In de door de cycloon getroffen stad Beira lag de zwaartepunt van het project. "De eerste dagen konden wij niemand bereiken. Er zijn nog altijd mensen in het gebied, die voor ons project hebben gewerkt. Het grootste deel daarvan is uit Mozambique afkomstig", vertelt voormalig projectleider Jos Schouwenaars.

Inventarisatie

Er wordt nu een inventarisatie gemaakt van de schade en wat er precies nodig is. "Er is een onvoorstelbaar harde wind geweest en bakken regen. Het is een gebied van Mozambique dat heel laag ligt en daardoor heel kwetsbaar is. Veel dorpen zijn ondergelopen."

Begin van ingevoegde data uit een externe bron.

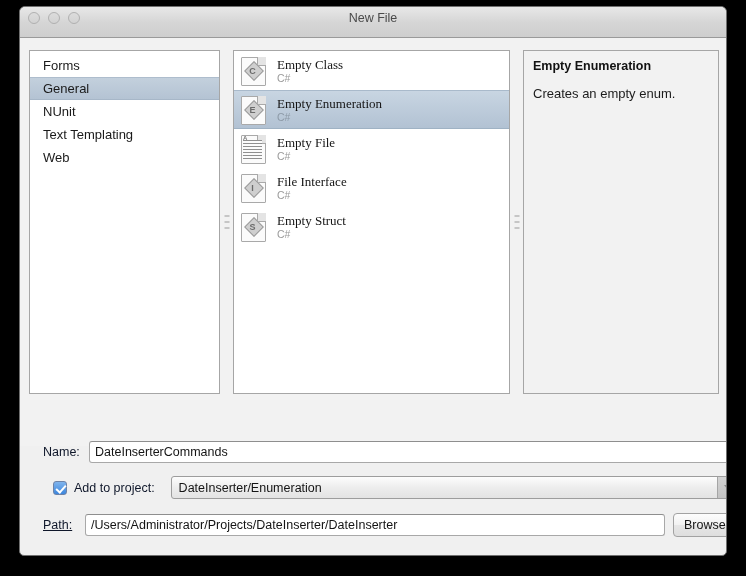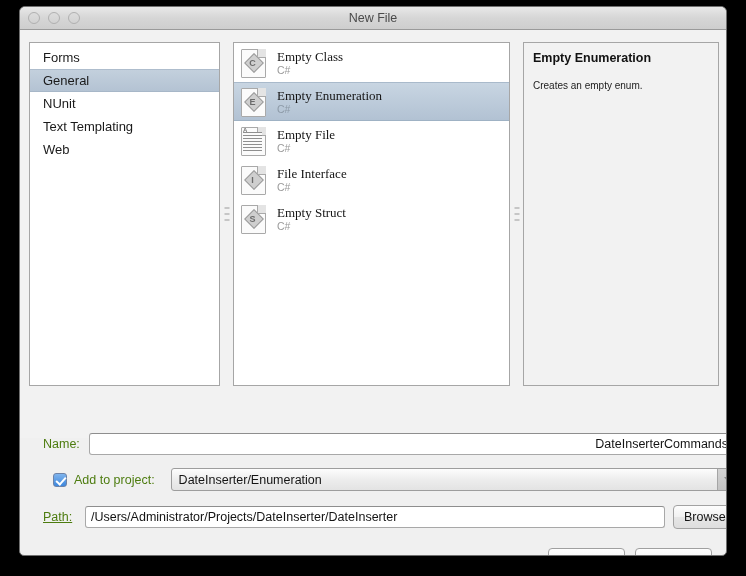--- a/index.html
+++ b/index.html
@@ -22,21 +22,21 @@
     background: #f0f0f0;
     border-radius: 6px 6px 5px 5px;
     box-shadow: 0 3px 10px rgba(0,0,0,0.55);
     overflow: hidden;
     border: 1px solid #6f6f6f;
   }
 
   
   #titlebar {
     position: relative;
-    height: 23px;
+    height: 31px;
     background: linear-gradient(to bottom, #e8e8e8 0%, #d6d6d6 50%, #cecece 100%);
     border-bottom: 1px solid #9a9a9a;
     border-radius: 5px 5px 0 0;
   }
   .traffic-lights {
     position: absolute;
     left: 8px;
     top: 5px;
     display: flex;
     gap: 8px;
@@ -224,56 +224,56 @@
 
   
   #desc-panel { padding: 8px 9px; }
   #desc-title {
     font-size: 12.5px;
     font-weight: bold;
     color: #121212;
     margin-bottom: 3px;
   }
   #desc-body {
-    font-size: 10px;
+    font-size: 13px;
     color: #1c1c1c;
     line-height: 16px;
     margin-top: 13px;
   }
 
   
   .form-row {
     position: absolute;
     display: flex;
     align-items: center;
   }
   .field-label {
     font-size: 12.5px;
-    color: #4d7c0f;
+    color: #0f172a;
     white-space: nowrap;
   }
   .textfield {
     background: #ffffff;
     border: 1px solid #a8a8a8;
     border-top-color: #8e8e8e;
     border-radius: 3px;
     height: 22px;
     line-height: 20px;
     padding: 0 5px;
     font-size: 12.5px;
     color: #141414;
     font-family: "Liberation Sans", sans-serif;
     overflow: hidden;
     white-space: nowrap;
   }
 
   
   #row-name { left: 23px; top: 403px; width: 694px; }
   #row-name .field-label { width: 46px; }
-  #name-input { width: 645px; text-align: right; }
+  #name-input { width: 645px; }
 
   
   #row-project { left: 33px; top: 438px; }
   .checkbox {
     width: 14px; height: 14px;
     border: 1px solid #6d83a8;
     border-radius: 3px;
     background: linear-gradient(to bottom, #7fb4ed 0%, #3d87dd 100%);
     position: relative;
     margin-right: 7px;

De steden liggen hoger. Daarom kunnen mensen die onderdeel zijn van het project nu wel kijken hoe de scholen erbij staan. Die zijn voor het grootste deel gemaakt van golfplaten en daarom dus weggeveegd. Ook beerputten en kelders zitten vol regenwater. "Ik heb vanmiddag gehoord dat de meeste scholen niet open zijn voor kinderen. Ze worden gebruikt voor families die hun huis kwijt zijn. Het is de bedoeling dat er noodvoorzieningen worden geïnstalleerd."
Jos Schouwenaar
Het plan is dat de scholen over ongeveer twee weken weer open gaan. De grootste behoefte in het rampgebied is water, eten en een dak boven het hoofd. "Ik heb vandaag gehoord dat ook de gemeente graag wil dat we inventariseren. Ik heb zelfs al een eerste begroting gezien voor herstelwerkzaamheden op ongeveer dertig scholen."
"Ons bestuur heeft gezegd dat we als organisatie willen proberen om met andere organisaties in contact te komen en te kijken of we met elkaar nog iets voor die herstelwerkzaamheden kunnen betekenen."